Extract from the items below every line that contains the word "packages".

(Dataset excerpts)
__________________________________________________

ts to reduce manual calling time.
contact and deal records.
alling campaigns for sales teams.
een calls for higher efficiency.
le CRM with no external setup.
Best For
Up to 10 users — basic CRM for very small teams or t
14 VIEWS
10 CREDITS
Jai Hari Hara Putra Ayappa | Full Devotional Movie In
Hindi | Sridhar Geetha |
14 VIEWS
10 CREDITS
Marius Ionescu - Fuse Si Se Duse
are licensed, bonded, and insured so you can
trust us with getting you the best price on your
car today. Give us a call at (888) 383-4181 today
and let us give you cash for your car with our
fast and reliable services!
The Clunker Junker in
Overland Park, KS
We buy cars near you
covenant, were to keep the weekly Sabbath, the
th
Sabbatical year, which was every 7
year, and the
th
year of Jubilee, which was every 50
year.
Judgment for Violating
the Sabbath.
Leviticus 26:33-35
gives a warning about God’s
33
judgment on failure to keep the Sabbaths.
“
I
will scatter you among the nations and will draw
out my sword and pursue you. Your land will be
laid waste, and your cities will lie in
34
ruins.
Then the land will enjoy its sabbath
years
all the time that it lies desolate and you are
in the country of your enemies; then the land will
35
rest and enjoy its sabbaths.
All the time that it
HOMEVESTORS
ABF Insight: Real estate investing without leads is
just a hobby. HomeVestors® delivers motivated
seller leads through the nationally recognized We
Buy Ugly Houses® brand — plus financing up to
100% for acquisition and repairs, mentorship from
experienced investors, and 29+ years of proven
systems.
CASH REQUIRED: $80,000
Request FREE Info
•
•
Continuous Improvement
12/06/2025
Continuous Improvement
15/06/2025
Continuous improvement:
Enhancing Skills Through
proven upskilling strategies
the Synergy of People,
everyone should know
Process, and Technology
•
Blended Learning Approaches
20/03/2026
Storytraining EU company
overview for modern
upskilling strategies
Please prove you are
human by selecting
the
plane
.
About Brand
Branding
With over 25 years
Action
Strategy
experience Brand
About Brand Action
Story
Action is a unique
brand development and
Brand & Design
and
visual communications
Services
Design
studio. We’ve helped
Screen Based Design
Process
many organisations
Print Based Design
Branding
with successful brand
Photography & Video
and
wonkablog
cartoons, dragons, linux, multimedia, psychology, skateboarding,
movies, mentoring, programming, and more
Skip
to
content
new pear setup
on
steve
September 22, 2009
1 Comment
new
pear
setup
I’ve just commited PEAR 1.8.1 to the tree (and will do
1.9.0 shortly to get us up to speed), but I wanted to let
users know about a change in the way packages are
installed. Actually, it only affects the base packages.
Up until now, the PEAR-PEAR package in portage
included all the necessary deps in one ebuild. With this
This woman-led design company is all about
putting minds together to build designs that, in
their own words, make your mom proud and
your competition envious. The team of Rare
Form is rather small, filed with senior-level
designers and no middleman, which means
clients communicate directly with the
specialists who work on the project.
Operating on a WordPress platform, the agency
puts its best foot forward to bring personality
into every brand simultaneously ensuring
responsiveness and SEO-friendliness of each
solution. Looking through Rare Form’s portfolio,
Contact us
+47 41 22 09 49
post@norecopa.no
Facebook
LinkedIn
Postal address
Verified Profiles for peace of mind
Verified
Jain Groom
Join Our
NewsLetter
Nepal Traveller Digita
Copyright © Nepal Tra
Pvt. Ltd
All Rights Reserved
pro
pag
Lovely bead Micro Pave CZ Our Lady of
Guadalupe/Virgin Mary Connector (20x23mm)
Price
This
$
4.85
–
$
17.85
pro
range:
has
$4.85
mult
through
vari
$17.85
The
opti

__________________________________________________

Response to the task:
users know about a change in the way packages are
installed. Actually, it only affects the base packages.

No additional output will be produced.